Weekly stats update courtesy of the VREB.
|Wk 1||Wk 2||Wk 3||Wk 4|
|Sales to New Listings||50%||
|Months of Inventory||
Listing season is upon us. January is when the listings start to pile on for the spring while the sales rush doesn’t really hit until February. Hence the halving of the sales to list ratio from December. Sales are a bit sluggish though, at about 20% behind last year’s sales rate. Too early in the month to come to any conclusions about that though. But I suspect every single month this year will be trailing last year on sales.
In other news, CuriousCat has followed up on the extensive discussion we had in the fall on whether capital gains will apply to the portion of your house that is a suite. And the answer is a (edit: somewhat – see comments) clear yes. So if you have a suite and sell your house, you will very likely need to pay capital gains tax on the proportion of the increased value of your house that is attributable to your suite. In other words, if you bought a 2000 sqft place with an 800 sqft suite for $500,000 and sell it for $800,000, you will have a capital gain of $120,000 upon which tax must be paid ($60,000 would be added to your income). That’s a pretty significant amount and depending on your income you could end up with a $30,000 tax bill. The CRA has a full worked example here (you can ignore the CCA which most people won’t be claiming on a rental).

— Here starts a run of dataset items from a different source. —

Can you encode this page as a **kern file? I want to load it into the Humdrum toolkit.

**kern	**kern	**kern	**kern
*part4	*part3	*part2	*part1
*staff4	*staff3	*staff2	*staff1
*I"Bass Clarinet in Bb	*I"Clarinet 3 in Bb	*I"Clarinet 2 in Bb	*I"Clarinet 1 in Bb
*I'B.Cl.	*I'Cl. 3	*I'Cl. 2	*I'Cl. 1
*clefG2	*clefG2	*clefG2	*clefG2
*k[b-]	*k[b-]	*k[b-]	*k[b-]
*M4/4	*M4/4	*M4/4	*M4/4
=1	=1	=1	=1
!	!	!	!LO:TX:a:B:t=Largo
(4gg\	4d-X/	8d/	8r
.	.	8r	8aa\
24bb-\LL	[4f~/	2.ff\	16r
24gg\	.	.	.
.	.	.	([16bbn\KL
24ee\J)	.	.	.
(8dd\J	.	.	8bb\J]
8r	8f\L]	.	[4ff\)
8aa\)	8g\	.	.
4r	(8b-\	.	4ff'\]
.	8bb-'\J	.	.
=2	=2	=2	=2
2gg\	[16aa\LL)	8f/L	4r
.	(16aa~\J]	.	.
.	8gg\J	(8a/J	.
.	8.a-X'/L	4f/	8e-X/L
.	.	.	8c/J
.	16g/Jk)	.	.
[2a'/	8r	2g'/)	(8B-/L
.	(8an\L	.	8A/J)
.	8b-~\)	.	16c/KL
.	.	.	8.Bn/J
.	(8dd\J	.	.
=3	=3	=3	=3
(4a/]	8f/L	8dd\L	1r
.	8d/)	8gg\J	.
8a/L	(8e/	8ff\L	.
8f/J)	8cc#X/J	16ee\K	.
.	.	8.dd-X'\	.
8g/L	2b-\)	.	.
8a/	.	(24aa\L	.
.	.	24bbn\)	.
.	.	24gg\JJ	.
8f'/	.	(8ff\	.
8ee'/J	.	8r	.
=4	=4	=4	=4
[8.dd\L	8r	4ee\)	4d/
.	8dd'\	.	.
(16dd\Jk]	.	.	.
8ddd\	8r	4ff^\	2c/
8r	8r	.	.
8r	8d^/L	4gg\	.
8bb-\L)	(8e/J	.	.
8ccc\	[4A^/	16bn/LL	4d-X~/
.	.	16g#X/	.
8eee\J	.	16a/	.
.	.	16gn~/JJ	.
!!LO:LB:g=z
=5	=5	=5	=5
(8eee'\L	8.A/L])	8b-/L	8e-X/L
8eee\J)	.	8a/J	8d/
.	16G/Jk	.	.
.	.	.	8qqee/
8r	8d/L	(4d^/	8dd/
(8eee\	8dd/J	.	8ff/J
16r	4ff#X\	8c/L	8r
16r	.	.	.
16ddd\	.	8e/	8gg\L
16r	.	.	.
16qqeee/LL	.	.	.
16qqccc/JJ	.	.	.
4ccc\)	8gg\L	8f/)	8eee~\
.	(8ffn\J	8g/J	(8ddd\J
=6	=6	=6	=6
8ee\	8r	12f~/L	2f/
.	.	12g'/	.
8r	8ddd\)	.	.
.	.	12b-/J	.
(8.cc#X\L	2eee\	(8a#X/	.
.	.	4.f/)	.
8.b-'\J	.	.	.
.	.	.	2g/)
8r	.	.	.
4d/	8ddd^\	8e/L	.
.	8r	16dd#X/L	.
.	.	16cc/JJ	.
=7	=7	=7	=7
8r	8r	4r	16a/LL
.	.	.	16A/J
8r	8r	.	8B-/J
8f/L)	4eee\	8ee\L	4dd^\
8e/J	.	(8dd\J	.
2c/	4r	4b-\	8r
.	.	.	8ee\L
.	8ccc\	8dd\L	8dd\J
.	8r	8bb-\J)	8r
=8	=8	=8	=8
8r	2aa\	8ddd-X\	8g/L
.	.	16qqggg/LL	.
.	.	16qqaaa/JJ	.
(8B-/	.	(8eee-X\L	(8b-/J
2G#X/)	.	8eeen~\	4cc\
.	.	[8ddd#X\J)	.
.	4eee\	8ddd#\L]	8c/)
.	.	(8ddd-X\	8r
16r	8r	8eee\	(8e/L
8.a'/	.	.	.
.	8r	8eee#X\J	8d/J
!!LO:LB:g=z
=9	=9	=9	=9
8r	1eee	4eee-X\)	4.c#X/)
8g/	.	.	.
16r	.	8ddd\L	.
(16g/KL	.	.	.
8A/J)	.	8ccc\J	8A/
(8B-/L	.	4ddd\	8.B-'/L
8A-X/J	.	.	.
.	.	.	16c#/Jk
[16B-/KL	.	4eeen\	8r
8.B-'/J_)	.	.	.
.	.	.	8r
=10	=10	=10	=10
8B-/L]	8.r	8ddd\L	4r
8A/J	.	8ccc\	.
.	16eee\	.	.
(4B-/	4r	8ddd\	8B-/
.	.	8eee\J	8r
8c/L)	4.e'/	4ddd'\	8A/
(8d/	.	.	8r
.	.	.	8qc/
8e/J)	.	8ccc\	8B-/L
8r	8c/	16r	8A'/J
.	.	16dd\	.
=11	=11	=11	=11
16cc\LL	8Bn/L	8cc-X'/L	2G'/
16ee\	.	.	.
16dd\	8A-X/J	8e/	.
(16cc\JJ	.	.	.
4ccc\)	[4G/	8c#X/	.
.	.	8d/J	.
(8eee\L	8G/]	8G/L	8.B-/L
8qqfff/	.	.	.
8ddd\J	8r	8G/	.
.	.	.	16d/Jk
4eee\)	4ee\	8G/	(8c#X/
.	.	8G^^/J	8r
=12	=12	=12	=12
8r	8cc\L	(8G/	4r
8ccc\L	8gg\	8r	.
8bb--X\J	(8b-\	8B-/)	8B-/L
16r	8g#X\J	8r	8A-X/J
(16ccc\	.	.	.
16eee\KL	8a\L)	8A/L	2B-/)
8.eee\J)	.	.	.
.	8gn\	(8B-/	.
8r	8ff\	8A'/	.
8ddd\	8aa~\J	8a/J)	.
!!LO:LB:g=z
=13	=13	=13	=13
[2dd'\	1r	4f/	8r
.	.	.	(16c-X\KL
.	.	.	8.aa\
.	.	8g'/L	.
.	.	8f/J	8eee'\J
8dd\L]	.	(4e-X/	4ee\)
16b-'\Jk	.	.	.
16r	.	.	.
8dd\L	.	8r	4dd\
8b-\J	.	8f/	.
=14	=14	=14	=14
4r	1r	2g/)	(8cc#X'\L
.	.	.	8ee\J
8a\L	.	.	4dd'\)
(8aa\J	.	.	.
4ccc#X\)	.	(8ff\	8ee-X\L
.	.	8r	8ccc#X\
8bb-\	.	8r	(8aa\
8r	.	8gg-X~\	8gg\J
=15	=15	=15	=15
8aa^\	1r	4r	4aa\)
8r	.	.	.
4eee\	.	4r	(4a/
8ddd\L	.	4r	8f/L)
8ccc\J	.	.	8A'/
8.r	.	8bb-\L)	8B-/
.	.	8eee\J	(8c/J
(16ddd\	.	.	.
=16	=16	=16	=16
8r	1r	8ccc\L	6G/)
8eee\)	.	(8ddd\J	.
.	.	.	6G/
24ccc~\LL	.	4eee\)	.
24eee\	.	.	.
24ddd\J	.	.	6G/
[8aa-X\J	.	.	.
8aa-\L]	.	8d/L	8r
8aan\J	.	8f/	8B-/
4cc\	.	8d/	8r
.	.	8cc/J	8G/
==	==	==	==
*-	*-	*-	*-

What is the effect of this on the Victoria market? I suspect very little. First of all very few amateur landlords will think ahead far enough to how much tax they may owe when selling, so it likely won’t influence their buying decision. Secondly, the only reason the capital gains bites so hard right now is because of the massive increases in property values we’ve seen. If property prices were appreciating at a more moderate pace the capital gains tax would also be less significant.
What do you think? Does the fact that you’ll have to pay capital gains change your thoughts on suites at all?